The sibling `SiteAuditReconciliationActor` shares the inclusive-cursor /
max-timestamp shape, so the same single-timestamp-saturation no-progress edge
applies to it — but that sibling **does read `MoreAvailable`** (it feeds its
stalled-detection state machine, `SiteAuditReconciliationActor.cs:324-325`,
publishing `SiteAuditTelemetryStalledChanged` so a non-draining site surfaces a
health signal). `ReconcileSiteAsync`'s XML (lines 530-534) claims the
no-immediate-re-pull behaviour "match[es] `SiteAuditReconciliationActor`", which
is only half true: it matches the cursor cadence but diverges by dropping
`MoreAvailable` entirely, so this actor has neither a continuation pull nor a
stalled signal — a saturated site lags silently with no observability.
**Recommendation**
- Consume `MoreAvailable`: either continue draining within the same tick while
`MoreAvailable` is true (bounded by a max-iterations guard), or — matching the
sibling — surface a stalled/non-draining signal when a batch comes back
saturated so a stuck site is observable rather than silent.

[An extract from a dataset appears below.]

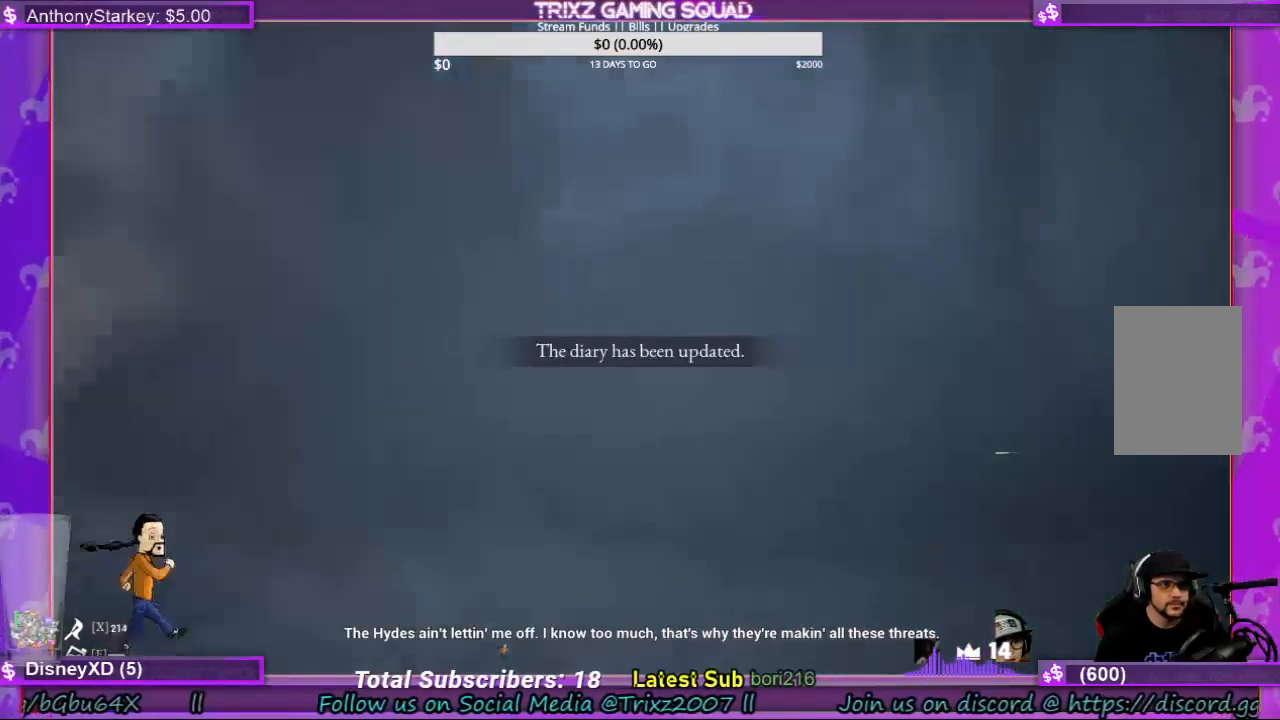
{"keys": ["a", "s"], "mouse": [], "events": []}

- Defend the single-timestamp no-progress edge with a tiebreaker beyond the
timestamp (e.g. advance on `(UpdatedAtUtc, TrackedOperationId)` as a composite
keyset cursor, and ask the pull for rows strictly after that composite), so a
burst sharing one `UpdatedAtUtc` cannot pin the cursor.
- Correct the `ReconcileSiteAsync` XML (lines 530-534): it claims parity with
`SiteAuditReconciliationActor` while diverging on `MoreAvailable` (the sibling
reads it for stalled detection; this actor ignores it).
Severity Low: idempotent upsert + mirror-not-source-of-truth mean no data
corruption, and the saturated-single-timestamp input is pathological; the cost
is wasted re-pulls and an un-drained backlog tail on that one input, plus the
missing observability.
**Resolution**
Resolved 2026-06-20 (commit `fd618cf1`): `ReconcileSiteAsync` now consumes `response.MoreAvailable` via a within-tick continuation drain bounded by a max-pages guard, with explicit no-progress (single-timestamp-saturation) detection that breaks and logs a Warning instead of re-pulling forever. The XML claim of parity with the sibling reconciler was corrected. Idempotent upsert retained. Tests added.